William founded the magazine in 1787. Curtis Botanical Magazine made him wealthy, and he often remarked that it had brought him "pudding and praise".
William had started out life as an apothecary, but in short order, he discovered that it could not hold his interest. Sir James Edward Smith recalled that William loved being a naturalist more than working in the city. He wrote,
“The Apothecary was soon swallowed up in the botanist, and the shop exchanged for a garden!”
William was a founder of the Linnaean Society, and he also authored a book about the botany of London called Flora Londiniensis. In 1779, William transformed his Lambeth garden into the London Botanic Garden. William wanted his garden to be a place where visitors could learn all about plants and their uses - not just for food - but in medicine and cooking as well.
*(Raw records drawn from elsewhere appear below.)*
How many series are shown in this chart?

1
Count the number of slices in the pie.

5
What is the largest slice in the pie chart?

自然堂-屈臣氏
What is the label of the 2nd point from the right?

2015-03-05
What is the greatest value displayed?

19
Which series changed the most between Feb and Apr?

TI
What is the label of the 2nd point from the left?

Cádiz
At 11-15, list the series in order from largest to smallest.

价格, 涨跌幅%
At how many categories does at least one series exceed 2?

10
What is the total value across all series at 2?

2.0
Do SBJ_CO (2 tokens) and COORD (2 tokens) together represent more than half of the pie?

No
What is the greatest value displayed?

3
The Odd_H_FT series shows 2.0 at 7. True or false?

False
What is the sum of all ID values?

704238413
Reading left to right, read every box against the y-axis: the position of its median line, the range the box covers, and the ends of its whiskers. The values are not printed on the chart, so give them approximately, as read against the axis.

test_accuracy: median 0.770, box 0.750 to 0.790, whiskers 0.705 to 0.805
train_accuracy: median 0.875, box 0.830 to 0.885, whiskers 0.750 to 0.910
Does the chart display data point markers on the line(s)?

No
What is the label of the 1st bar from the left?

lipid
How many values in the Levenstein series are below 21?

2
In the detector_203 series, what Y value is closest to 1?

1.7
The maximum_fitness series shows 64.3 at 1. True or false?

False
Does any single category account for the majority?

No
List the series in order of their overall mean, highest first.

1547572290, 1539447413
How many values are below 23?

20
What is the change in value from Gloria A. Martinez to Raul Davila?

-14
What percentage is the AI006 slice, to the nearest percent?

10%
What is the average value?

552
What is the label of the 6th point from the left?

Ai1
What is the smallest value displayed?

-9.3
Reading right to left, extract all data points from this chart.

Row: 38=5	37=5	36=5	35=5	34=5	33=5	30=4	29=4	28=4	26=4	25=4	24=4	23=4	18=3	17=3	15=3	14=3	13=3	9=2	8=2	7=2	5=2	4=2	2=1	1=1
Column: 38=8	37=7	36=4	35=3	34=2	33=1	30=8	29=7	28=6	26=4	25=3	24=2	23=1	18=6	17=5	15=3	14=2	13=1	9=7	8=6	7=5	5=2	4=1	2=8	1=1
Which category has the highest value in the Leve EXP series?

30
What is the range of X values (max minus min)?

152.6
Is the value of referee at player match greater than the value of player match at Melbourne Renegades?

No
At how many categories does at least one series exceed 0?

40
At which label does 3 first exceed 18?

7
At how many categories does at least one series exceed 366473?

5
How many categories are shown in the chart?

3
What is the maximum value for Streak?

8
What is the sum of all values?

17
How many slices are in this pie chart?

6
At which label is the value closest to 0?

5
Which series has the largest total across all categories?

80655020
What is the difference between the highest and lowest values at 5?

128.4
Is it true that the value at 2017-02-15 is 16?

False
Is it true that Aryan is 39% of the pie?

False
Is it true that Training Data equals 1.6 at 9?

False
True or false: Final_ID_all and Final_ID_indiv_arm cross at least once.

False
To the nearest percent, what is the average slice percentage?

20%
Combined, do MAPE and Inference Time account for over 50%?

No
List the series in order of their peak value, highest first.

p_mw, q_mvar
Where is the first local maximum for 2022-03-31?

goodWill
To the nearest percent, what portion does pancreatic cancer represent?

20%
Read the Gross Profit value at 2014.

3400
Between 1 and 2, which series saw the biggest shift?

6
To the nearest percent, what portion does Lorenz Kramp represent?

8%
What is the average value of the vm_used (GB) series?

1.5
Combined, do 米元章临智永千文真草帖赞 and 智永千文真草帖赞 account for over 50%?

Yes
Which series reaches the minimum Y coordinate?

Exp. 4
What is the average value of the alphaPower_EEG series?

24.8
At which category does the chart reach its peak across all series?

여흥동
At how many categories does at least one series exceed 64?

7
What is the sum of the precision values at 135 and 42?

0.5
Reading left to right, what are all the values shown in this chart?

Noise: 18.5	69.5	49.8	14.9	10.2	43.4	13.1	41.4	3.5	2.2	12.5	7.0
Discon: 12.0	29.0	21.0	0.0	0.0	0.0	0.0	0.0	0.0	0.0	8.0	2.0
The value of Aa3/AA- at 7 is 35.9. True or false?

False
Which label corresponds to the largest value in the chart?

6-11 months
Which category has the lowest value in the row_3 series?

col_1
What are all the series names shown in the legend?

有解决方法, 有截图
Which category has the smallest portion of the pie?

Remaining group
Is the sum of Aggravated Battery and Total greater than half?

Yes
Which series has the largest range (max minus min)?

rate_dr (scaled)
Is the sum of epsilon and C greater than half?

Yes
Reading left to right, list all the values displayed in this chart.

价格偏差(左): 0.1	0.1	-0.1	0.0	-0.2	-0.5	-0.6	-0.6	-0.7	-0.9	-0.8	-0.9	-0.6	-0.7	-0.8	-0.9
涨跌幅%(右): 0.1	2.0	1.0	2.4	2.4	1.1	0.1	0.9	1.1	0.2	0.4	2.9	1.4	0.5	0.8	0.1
William was at heart a pragmatist. When William heard from visitors that they needed a resource to help with growing the plants they were acquiring, William came up with the idea for his magazine.
On February 1, 1787, the very first Curtis Botanical magazine was published,
“for the youth of ... ladies, gentlemen, and gardeners ... who wish to become scientifically acquainted with the plants they cultivate."
The magazine owes much of its success to William's promise to provide his readers with helpful illustrations. Artists, like James Sowerby, helped ensure the magazine's success.
In addition to his legacy left by his flora and his magazine, the genus Curtisia honors William Curtis.